Task directions. Search the records below for the line containing "vfov_deg: 29.3". Output that line and all later lines exactly; output nothing else.

********************

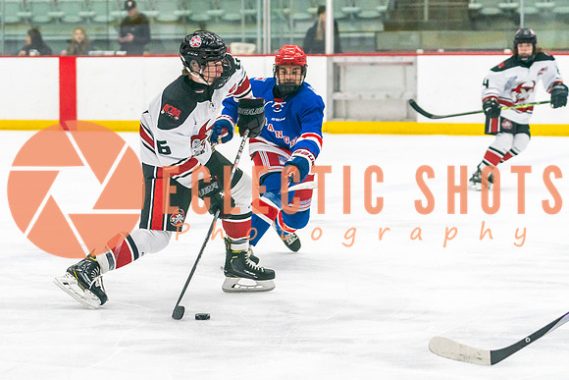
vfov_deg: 9.6
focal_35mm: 143
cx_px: 185
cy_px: 190
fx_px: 2254
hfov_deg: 14.4
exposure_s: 1/1000
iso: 3200
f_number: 2.8
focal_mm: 73
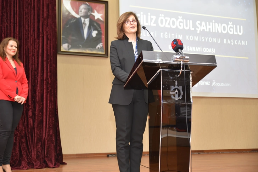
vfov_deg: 29.3
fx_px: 330
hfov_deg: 42.7
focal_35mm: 46
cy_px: 86
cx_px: 129
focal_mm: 46
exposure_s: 1/60
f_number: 2.8
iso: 800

********************

Reply to the exercise.
vfov_deg: 29.3
fx_px: 330
hfov_deg: 42.7
focal_35mm: 46
cy_px: 86
cx_px: 129
focal_mm: 46
exposure_s: 1/60
f_number: 2.8
iso: 800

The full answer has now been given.